How many of the lines below have "uuid" in them? Say the number and nothing more.

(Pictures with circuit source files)

━━━━━━━━━━━━━━━━━━━━

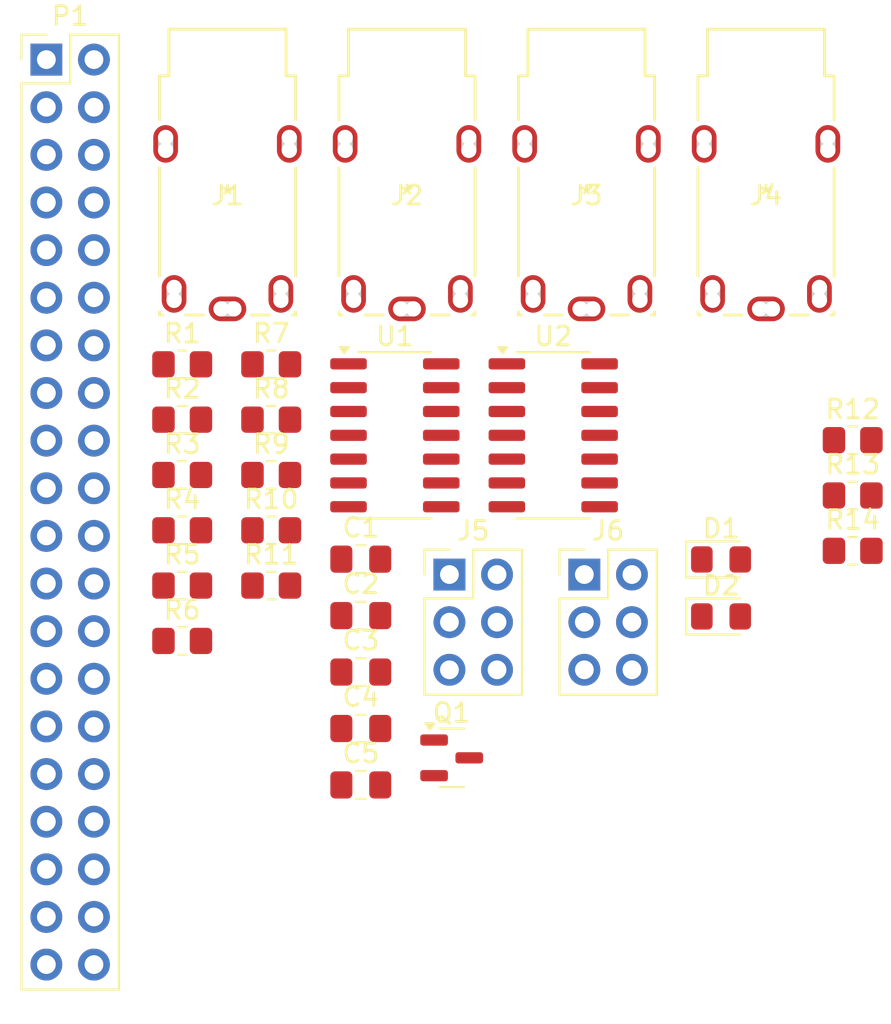
<source format=kicad_pcb>
(kicad_pcb
	(version 20240108)
	(generator "pcbnew")
	(generator_version "8.0")
	(general
		(thickness 1.6)
		(legacy_teardrops no)
	)
	(paper "A4")
	(layers
		(0 "F.Cu" signal)
		(31 "B.Cu" signal)
		(32 "B.Adhes" user "B.Adhesive")
		(33 "F.Adhes" user "F.Adhesive")
		(34 "B.Paste" user)
		(35 "F.Paste" user)
		(36 "B.SilkS" user "B.Silkscreen")
		(37 "F.SilkS" user "F.Silkscreen")
		(38 "B.Mask" user)
		(39 "F.Mask" user)
		(40 "Dwgs.User" user "User.Drawings")
		(41 "Cmts.User" user "User.Comments")
		(42 "Eco1.User" user "User.Eco1")
		(43 "Eco2.User" user "User.Eco2")
		(44 "Edge.Cuts" user)
		(45 "Margin" user)
		(46 "B.CrtYd" user "B.Courtyard")
		(47 "F.CrtYd" user "F.Courtyard")
		(48 "B.Fab" user)
		(49 "F.Fab" user)
		(50 "User.1" user)
		(51 "User.2" user)
		(52 "User.3" user)
		(53 "User.4" user)
		(54 "User.5" user)
		(55 "User.6" user)
		(56 "User.7" user)
		(57 "User.8" user)
		(58 "User.9" user)
	)
	(setup
		(pad_to_mask_clearance 0)
		(allow_soldermask_bridges_in_footprints no)
		(pcbplotparams
			(layerselection 0x00010fc_ffffffff)
			(plot_on_all_layers_selection 0x0000000_00000000)
			(disableapertmacros no)
			(usegerberextensions no)
			(usegerberattributes yes)
			(usegerberadvancedattributes yes)
			(creategerberjobfile yes)
			(dashed_line_dash_ratio 12.000000)
			(dashed_line_gap_ratio 3.000000)
			(svgprecision 4)
			(plotframeref no)
			(viasonmask no)
			(mode 1)
			(useauxorigin no)
			(hpglpennumber 1)
			(hpglpenspeed 20)
			(hpglpendiameter 15.000000)
			(pdf_front_fp_property_popups yes)
			(pdf_back_fp_property_popups yes)
			(dxfpolygonmode yes)
			(dxfimperialunits yes)
			(dxfusepcbnewfont yes)
			(psnegative no)
			(psa4output no)
			(plotreference yes)
			(plotvalue yes)
			(plotfptext yes)
			(plotinvisibletext no)
			(sketchpadsonfab no)
			(subtractmaskfromsilk no)
			(outputformat 1)
			(mirror no)
			(drillshape 1)
			(scaleselection 1)
			(outputdirectory "")
		)
	)
	(net 0 "")
	(net 1 "Net-(C1-Pad1)")
	(net 2 "<NO NET>")
	(net 3 "Net-(C2-Pad1)")
	(net 4 "+3.3V")
	(net 5 "Net-(D1-A)")
	(net 6 "Net-(D2-K)")
	(net 7 "Net-(D2-A)")
	(net 8 "Net-(J5-Pin_3)")
	(net 9 "Net-(J5-Pin_1)")
	(net 10 "Net-(J5-Pin_5)")
	(net 11 "Net-(J6-Pin_2)")
	(net 12 "Net-(J6-Pin_4)")
	(net 13 "Net-(J6-Pin_6)")
	(net 14 "unconnected-(J3-PadR1)")
	(net 15 "/ADC_CH0")
	(net 16 "unconnected-(J3-PadR2)")
	(net 17 "unconnected-(J4-PadR2)")
	(net 18 "/ADC_CH1")
	(net 19 "unconnected-(J4-PadR1)")
	(net 20 "Net-(J5-Pin_4)")
	(net 21 "Net-(J6-Pin_1)")
	(net 22 "unconnected-(P1-ID_SC-Pad28)")
	(net 23 "/SCLK")
	(net 24 "unconnected-(P1-MOSI-Pad38)")
	(net 25 "unconnected-(P1-BCM6-Pad31)")
	(net 26 "unconnected-(P1-BCM24-Pad18)")
	(net 27 "unconnected-(P1-RXD-Pad10)")
	(net 28 "unconnected-(P1-SDA-Pad3)")
	(net 29 "unconnected-(P1-CE1-Pad26)")
	(net 30 "unconnected-(P1-TXD-Pad8)")
	(net 31 "unconnected-(P1-5v_Out-Pad4)")
	(net 32 "unconnected-(P1-3v3_Out-Pad17)")
	(net 33 "/IR_OUT")
	(net 34 "unconnected-(P1-PWM0-Pad32)")
	(net 35 "unconnected-(P1-BCM22-Pad15)")
	(net 36 "/MISO")
	(net 37 "unconnected-(P1-BCM5-Pad29)")
	(net 38 "unconnected-(P1-BCM27-Pad13)")
	(net 39 "unconnected-(P1-SCL-Pad5)")
	(net 40 "unconnected-(P1-GPCLK0-Pad7)")
	(net 41 "/MOSI")
	(net 42 "unconnected-(P1-BCM16-Pad36)")
	(net 43 "/IR_OUT_POL")
	(net 44 "unconnected-(P1-PWM1-Pad33)")
	(net 45 "unconnected-(P1-MISO-Pad35)")
	(net 46 "/IR_IN_POL")
	(net 47 "/ADC_CS")
	(net 48 "/IR_IN")
	(net 49 "unconnected-(P1-SCLK-Pad40)")
	(net 50 "unconnected-(P1-ID_SD-Pad27)")
	(net 51 "+5V")
	(net 52 "unconnected-(P1-BCM26-Pad37)")
	(net 53 "Net-(Q1-G)")
	(net 54 "Net-(R3-Pad1)")
	(net 55 "unconnected-(U1-NC-Pad6)")
	(net 56 "unconnected-(U1-NC-Pad5)")
	(net 57 "unconnected-(U2-Pad8)")
	(net 58 "unconnected-(U2-Pad11)")
	(footprint "Resistor_SMD:R_0805_2012Metric_Pad1.20x1.40mm_HandSolder" (layer "F.Cu") (at 94 75.1))
	(footprint "raspberry-pi-hat:54-00174_TEN" (layer "F.Cu") (at 70.21518 62.0478))
	(footprint "Resistor_SMD:R_0805_2012Metric_Pad1.20x1.40mm_HandSolder" (layer "F.Cu") (at 62.97 76.955))
	(footprint "raspberry-pi-hat:54-00174_TEN" (layer "F.Cu") (at 79.7953 62.0478))
	(footprint "Connector_PinHeader_2.54mm:PinHeader_2x03_P2.54mm_Vertical" (layer "F.Cu") (at 72.48 82.265))
	(footprint "Resistor_SMD:R_0805_2012Metric_Pad1.20x1.40mm_HandSolder" (layer "F.Cu") (at 58.22 71.055))
	(footprint "Connector_PinHeader_2.54mm:PinHeader_2x03_P2.54mm_Vertical" (layer "F.Cu") (at 79.68 82.265))
	(footprint "Resistor_SMD:R_0805_2012Metric_Pad1.20x1.40mm_HandSolder" (layer "F.Cu") (at 58.22 85.805))
	(footprint "Resistor_SMD:R_0805_2012Metric_Pad1.20x1.40mm_HandSolder" (layer "F.Cu") (at 58.22 82.855))
	(footprint "Capacitor_SMD:C_0805_2012Metric_Pad1.18x1.45mm_HandSolder" (layer "F.Cu") (at 67.75 90.475))
	(footprint "Capacitor_SMD:C_0805_2012Metric_Pad1.18x1.45mm_HandSolder" (layer "F.Cu") (at 67.75 87.465))
	(footprint "Capacitor_SMD:C_0805_2012Metric_Pad1.18x1.45mm_HandSolder" (layer "F.Cu") (at 67.75 84.455))
	(footprint "Capacitor_SMD:C_0805_2012Metric_Pad1.18x1.45mm_HandSolder" (layer "F.Cu") (at 67.75 81.445))
	(footprint "Connector_PinHeader_2.54mm:PinHeader_2x20_P2.54mm_Vertical" (layer "F.Cu") (at 50.97 54.805))
	(footprint "LED_SMD:LED_0805_2012Metric_Pad1.15x1.40mm_HandSolder" (layer "F.Cu") (at 86.975 84.5))
	(footprint "Resistor_SMD:R_0805_2012Metric_Pad1.20x1.40mm_HandSolder" (layer "F.Cu") (at 58.22 79.905))
	(footprint "Capacitor_SMD:C_0805_2012Metric_Pad1.18x1.45mm_HandSolder" (layer "F.Cu") (at 67.75 93.485))
	(footprint "Resistor_SMD:R_0805_2012Metric_Pad1.20x1.40mm_HandSolder" (layer "F.Cu") (at 62.97 71.055))
	(footprint "raspberry-pi-hat:54-00174_TEN" (layer "F.Cu") (at 60.63506 62.0478))
	(footprint "Resistor_SMD:R_0805_2012Metric_Pad1.20x1.40mm_HandSolder" (layer "F.Cu") (at 62.97 74.005))
	(footprint "Resistor_SMD:R_0805_2012Metric_Pad1.20x1.40mm_HandSolder" (layer "F.Cu") (at 94 78.05))
	(footprint "Package_SO:SOIC-14_3.9x8.7mm_P1.27mm" (layer "F.Cu") (at 69.57 74.84))
	(footprint "raspberry-pi-hat:54-00174_TEN" (layer "F.Cu") (at 89.37542 62.0478))
	(footprint "Package_TO_SOT_SMD:SOT-23" (layer "F.Cu") (at 72.6 92.04))
	(footprint "Resistor_SMD:R_0805_2012Metric_Pad1.20x1.40mm_HandSolder" (layer "F.Cu") (at 58.22 74.005))
	(footprint "Resistor_SMD:R_0805_2012Metric_Pad1.20x1.40mm_HandSolder" (layer "F.Cu") (at 62.97 79.905))
	(footprint "Resistor_SMD:R_0805_2012Metric_Pad1.20x1.40mm_HandSolder" (layer "F.Cu") (at 62.97 82.855))
	(footprint "LED_SMD:LED_0805_2012Metric_Pad1.15x1.40mm_HandSolder" (layer "F.Cu") (at 86.975 81.46))
	(footprint "Resistor_SMD:R_0805_2012Metric_Pad1.20x1.40mm_HandSolder" (layer "F.Cu") (at 94 81))
	(footprint "Package_SO:SOIC-14_3.9x8.7mm_P1.27mm"
		(layer "F.Cu")
		(uuid "fead2a9a-8f81-4277-a346-c179a845567e")
		(at 78.02 74.84)
		(descr "SOIC, 14 Pin (JEDEC MS-012AB, https://www.analog.com/media/en/package-pcb-resources/package/pkg_pdf/soic_narrow-r/r_14.pdf), generated with kicad-footprint-generator ipc_gullwing_generator.py")
		(tags "SOIC SO")
		(property "Reference" "U2"
			(at 0 -5.28 0)
			(layer "F.SilkS")
			(uuid "80cd9601-4fb9-49e5-bece-8f2cf133e8fb")
			(effects
				(font
					(size 1 1)
					(thickness 0.15)
				)
			)
		)
		(property "Value" "74AC86"
			(at 0 5.28 0)
			(layer "F.Fab")
			(uuid "165a778c-25e9-494f-a533-4f68c18655d3")
			(effects
				(font
					(size 1 1)
					(thickness 0.15)
				)
			)
		)
		(property "Footprint" "Package_SO:SOIC-14_3.9x8.7mm_P1.27mm"
			(at 0 0 0)
			(unlocked yes)
			(layer "F.Fab")
			(hide yes)
			(uuid "6a0a9b2d-f07d-4246-bb9e-fbc26de1c7ec")
			(effects
				(font
					(size 1.27 1.27)
				)
			)
		)
		(property "Datasheet" "74xx/74ls86.pdf"
			(at 0 0 0)
			(unlocked yes)
			(layer "F.Fab")
			(hide yes)
			(uuid "53e9e29e-afcc-4f6a-a2c6-012f9df3429f")
			(effects
				(font
					(size 1.27 1.27)
				)
			)
		)
		(property "Description" "Quad 2-input XOR"
			(at 0 0 0)
			(unlocked yes)
			(layer "F.Fab")
			(hide yes)
			(uuid "b75cd015-8a8a-48f8-98d5-574b683af13c")
			(effects
				(font
					(size 1.27 1.27)
				)
			)
		)
		(property ki_fp_filters "DIP*W7.62mm*")
		(path "/e0d3b01f-a33a-4036-8dcf-809c008b13f6")
		(sheetname "Root")
		(sheetfile "raspberry-pi-hat.kicad_sch")
		(attr smd)
		(fp_line
			(start 0 -4.435)
			(end -1.95 -4.435)
			(stroke
				(width 0.12)
				(type solid)
			)
			(layer "F.SilkS")
			(uuid "284dcf78-5f35-46c1-af43-d013ce02953d")
		)
		(fp_line
			(start 0 -4.435)
			(end 1.95 -4.435)
			(stroke
				(width 0.12)
				(type solid)
			)
			(layer "F.SilkS")
			(uuid "8ae5c19b-18ba-421e-be82-0def59dbf911")
		)
		(fp_line
			(start 0 4.435)
			(end -1.95 4.435)
			(stroke
				(width 0.12)
				(type solid)
			)
			(layer "F.SilkS")
			(uuid "23f5aece-68d9-434e-aa7f-5e8b558e0449")
		)
		(fp_line
			(start 0 4.435)
			(end 1.95 4.435)
			(stroke
				(width 0.12)
				(type solid)
			)
			(layer "F.SilkS")
			(uuid "5bf26c71-9d5a-473b-a557-9a69e0fcf098")
		)
		(fp_poly
			(pts
				(xy -2.7 -4.37) (xy -2.94 -4.7) (xy -2.46 -4.7) (xy -2.7 -4.37)
			)
			(stroke
				(width 0.12)
				(type so
... [9615 chars truncated]
</source>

━━━━━━━━━━━━━━━━━━━━

**EXERCISE ANSWER**
10